I'm looking for a monotonic increasing function $f(x)$ defined on $[0,\infty)$ so that $f(0)=0$ and with $f'(x)$ approaching $0$ as $x$ approaches $0$, and which approaches 1 as $x \rightarrow \infty$.
The function might look roughly like the figure below, but that particular function is just a shifted and scaled $s$-function. In particular, $f(0)\neq 0$, nor does $f'(x)$ approach $0$ at the origin, which are two properties I'd like to have.
Any ideas?
On
$f(x) = 1 - e^{-a x^2}$ with $a \gt 0$ satisfies the conditions $f(0)=f'(0)=0$, $\lim_{x \to \infty} f(x) = 1$.
On
Let $g:[0,\infty)\rightarrow[0,\infty)$ be a continuous function with $g(0)=0$ and $\int_0^\infty g(s)ds = M < \infty$. Then, simply define $f(x) := \frac{1}{M}\int_0^x g(s)ds$.
Since $g \geq 0$, $f$ is increasing (choose $g(x)> 0$ for $x> 0$ to be strictly increasing).
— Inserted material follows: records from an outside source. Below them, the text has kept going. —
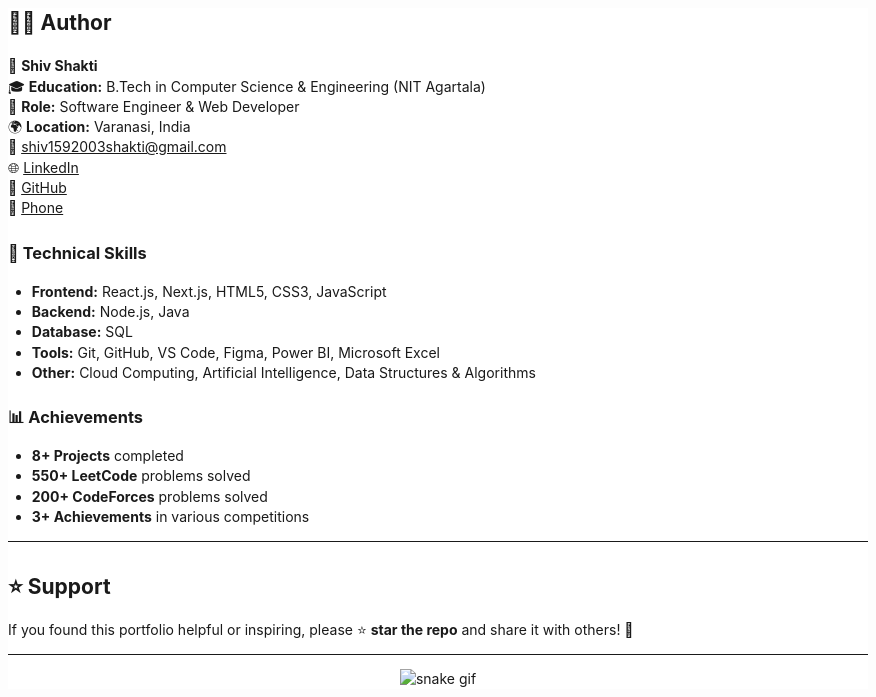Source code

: 
## 👨‍💻 Author

👤 **Shiv Shakti**  
🎓 **Education:** B.Tech in Computer Science & Engineering (NIT Agartala)  
💼 **Role:** Software Engineer & Web Developer  
🌍 **Location:** Varanasi, India  
📧 [shiv1592003shakti@gmail.com](mailto:shiv1592003shakti@gmail.com)  
🌐 [LinkedIn](https://www.linkedin.com/in/shiv-shakti-7a1b52252/)  
🐙 [GitHub](https://github.com/ShivShakti7445)  
📱 [Phone](tel:+918840437451)  

### 🚀 **Technical Skills**
- **Frontend:** React.js, Next.js, HTML5, CSS3, JavaScript
- **Backend:** Node.js, Java
- **Database:** SQL
- **Tools:** Git, GitHub, VS Code, Figma, Power BI, Microsoft Excel
- **Other:** Cloud Computing, Artificial Intelligence, Data Structures & Algorithms

### 📊 **Achievements**
- **8+ Projects** completed
- **550+ LeetCode** problems solved
- **200+ CodeForces** problems solved
- **3+ Achievements** in various competitions

---

## ⭐ Support  

If you found this portfolio helpful or inspiring, please ⭐ **star the repo** and share it with others! 🚀  

---

<p align="center">
  <img src="https://github.com/Platane/snk/raw/output/github-contribution-grid-snake.svg" alt="snake gif" />
</p>
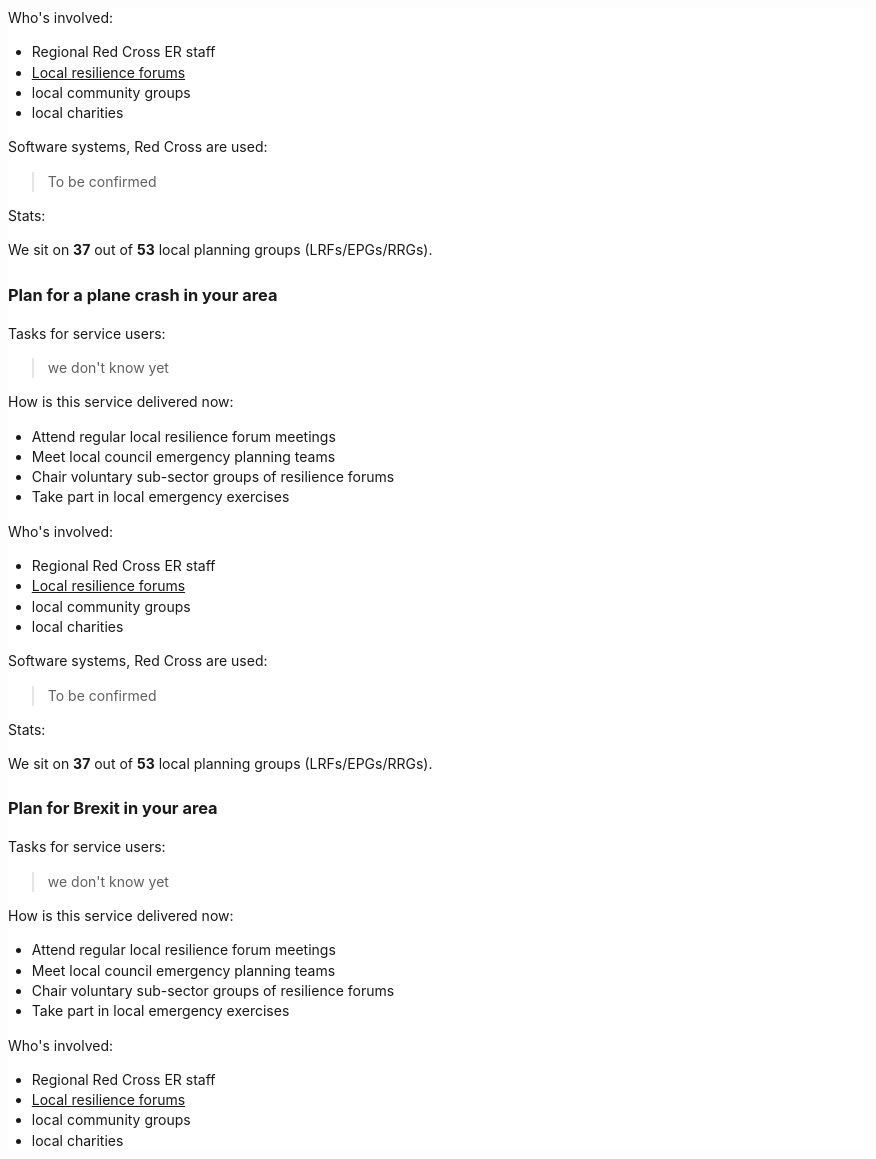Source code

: Who's involved:

* Regional Red Cross ER staff
* [Local resilience forums](https://www.gov.uk/guidance/local-resilience-forums-contact-details)
* local community groups
* local charities

Software systems, Red Cross are used:

> To be confirmed

Stats:

We sit on <b>37</b> out of <b>53</b> local  planning groups (LRFs/EPGs/RRGs).

### Plan for a plane crash in your area

Tasks for service users:

> we don't know yet

How is this service delivered now:

* Attend regular local resilience forum meetings
* Meet local council emergency planning teams
* Chair voluntary sub-sector groups of resilience forums
* Take part in local emergency exercises

Who's involved:

* Regional Red Cross ER staff
* [Local resilience forums](https://www.gov.uk/guidance/local-resilience-forums-contact-details)
* local community groups
* local charities

Software systems, Red Cross are used:

> To be confirmed

Stats:

We sit on <b>37</b> out of <b>53</b> local  planning groups (LRFs/EPGs/RRGs).

### Plan for Brexit in your area

Tasks for service users:

> we don't know yet

How is this service delivered now:

* Attend regular local resilience forum meetings
* Meet local council emergency planning teams
* Chair voluntary sub-sector groups of resilience forums
* Take part in local emergency exercises

Who's involved:

* Regional Red Cross ER staff
* [Local resilience forums](https://www.gov.uk/guidance/local-resilience-forums-contact-details)
* local community groups
* local charities
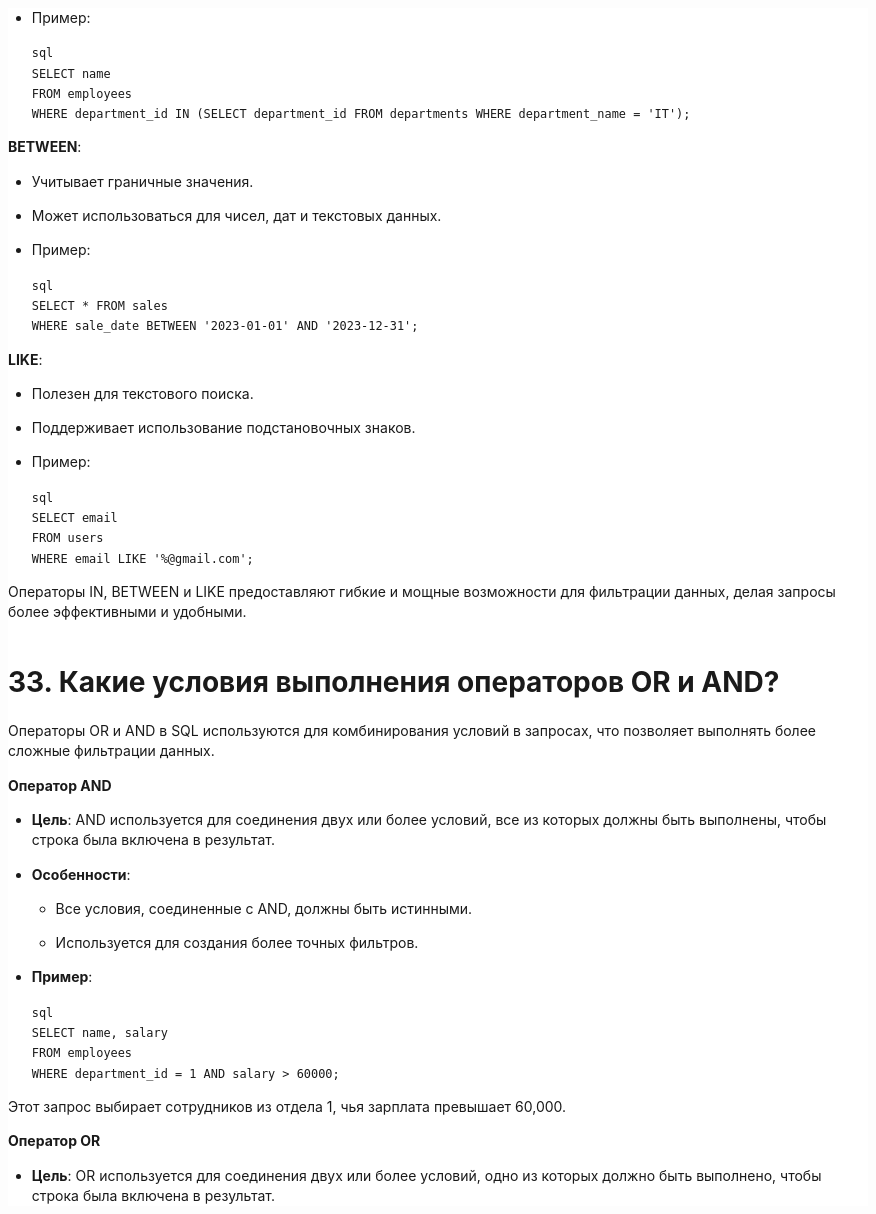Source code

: - Пример:

      sql
      SELECT name
      FROM employees
      WHERE department_id IN (SELECT department_id FROM departments WHERE department_name = 'IT');
**BETWEEN**:

-	Учитывает граничные значения.

- Может использоваться для чисел, дат и текстовых данных.

- Пример:

      sql
      SELECT * FROM sales
      WHERE sale_date BETWEEN '2023-01-01' AND '2023-12-31';
**LIKE**:

- Полезен для текстового поиска.

- Поддерживает использование подстановочных знаков.

- Пример:

      sql
      SELECT email
      FROM users
      WHERE email LIKE '%@gmail.com';
Операторы IN, BETWEEN и LIKE предоставляют гибкие и мощные возможности для фильтрации данных, делая запросы более эффективными и удобными.
# 33. Какие условия выполнения операторов OR и AND?
Операторы OR и AND в SQL используются для комбинирования условий в запросах, что позволяет выполнять более сложные фильтрации данных. 

**Оператор AND**
- **Цель**: AND используется для соединения двух или более условий, все из которых должны быть выполнены, чтобы строка была включена в результат.

- **Особенности**:

	- Все условия, соединенные с AND, должны быть истинными.

	- Используется для создания более точных фильтров.

- **Пример**:

      sql
      SELECT name, salary
      FROM employees
      WHERE department_id = 1 AND salary > 60000;
Этот запрос выбирает сотрудников из отдела 1, чья зарплата превышает 60,000.

**Оператор OR**
- **Цель**: OR используется для соединения двух или более условий, одно из которых должно быть выполнено, чтобы строка была включена в результат.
Since $g(x) \rightarrow 0$ as $x\rightarrow 0^+$, $f^\prime(0)=0$ from the right. Since $\int g/M = 1$, $g$ will approach $0$ at infinity (otherwise the integral won't converge), so $f$ will approach $1$ and $f^\prime$ will approach $0$ at infinity.
To construct such a $g$ function, take $g = |B|\cdot I$, where $B$ is a continuous bounded function with $B(0)=0$ and $I$ is a continuous positive function such that $I(0) <\infty$ and $\int_0^\infty I < \infty$. Examples of $B$ functions include $\sin(x)$ and $\frac{\sqrt{x}}{\sqrt{x+1}}$, and examples of $I$ functions include $1/(x+1)^p$ for $p>1.$
You could try$$f(x)=\frac{x^2}{x^2+1}.$$